§ Task directions
Reproduce the records below with "myFeature" changed to "blockFeature" and all other text left unchanged.

§ Supplied information
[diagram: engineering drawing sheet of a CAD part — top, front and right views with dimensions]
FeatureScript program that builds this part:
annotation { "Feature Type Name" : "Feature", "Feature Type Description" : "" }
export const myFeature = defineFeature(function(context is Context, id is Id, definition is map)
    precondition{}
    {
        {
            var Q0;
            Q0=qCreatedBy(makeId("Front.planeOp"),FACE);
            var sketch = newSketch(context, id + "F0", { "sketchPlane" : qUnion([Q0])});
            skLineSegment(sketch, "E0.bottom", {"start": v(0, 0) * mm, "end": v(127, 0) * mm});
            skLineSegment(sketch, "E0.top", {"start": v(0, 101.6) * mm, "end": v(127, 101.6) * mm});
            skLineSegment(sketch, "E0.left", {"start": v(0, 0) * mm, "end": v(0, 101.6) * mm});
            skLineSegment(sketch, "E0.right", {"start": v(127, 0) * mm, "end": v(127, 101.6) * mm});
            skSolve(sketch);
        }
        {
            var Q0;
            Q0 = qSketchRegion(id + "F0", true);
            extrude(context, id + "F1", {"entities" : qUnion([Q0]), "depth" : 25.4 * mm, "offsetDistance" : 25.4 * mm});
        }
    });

§ Exercise response
[diagram: engineering drawing sheet of a CAD part — top, front and right views with dimensions]
FeatureScript program that builds this part:
annotation { "Feature Type Name" : "Feature", "Feature Type Description" : "" }
export const blockFeature = defineFeature(function(context is Context, id is Id, definition is map)
    precondition{}
    {
        {
            var Q0;
            Q0=qCreatedBy(makeId("Front.planeOp"),FACE);
            var sketch = newSketch(context, id + "F0", { "sketchPlane" : qUnion([Q0])});
            skLineSegment(sketch, "E0.bottom", {"start": v(0, 0) * mm, "end": v(127, 0) * mm});
            skLineSegment(sketch, "E0.top", {"start": v(0, 101.6) * mm, "end": v(127, 101.6) * mm});
            skLineSegment(sketch, "E0.left", {"start": v(0, 0) * mm, "end": v(0, 101.6) * mm});
            skLineSegment(sketch, "E0.right", {"start": v(127, 0) * mm, "end": v(127, 101.6) * mm});
            skSolve(sketch);
        }
        {
            var Q0;
            Q0 = qSketchRegion(id + "F0", true);
            extrude(context, id + "F1", {"entities" : qUnion([Q0]), "depth" : 25.4 * mm, "offsetDistance" : 25.4 * mm});
        }
    });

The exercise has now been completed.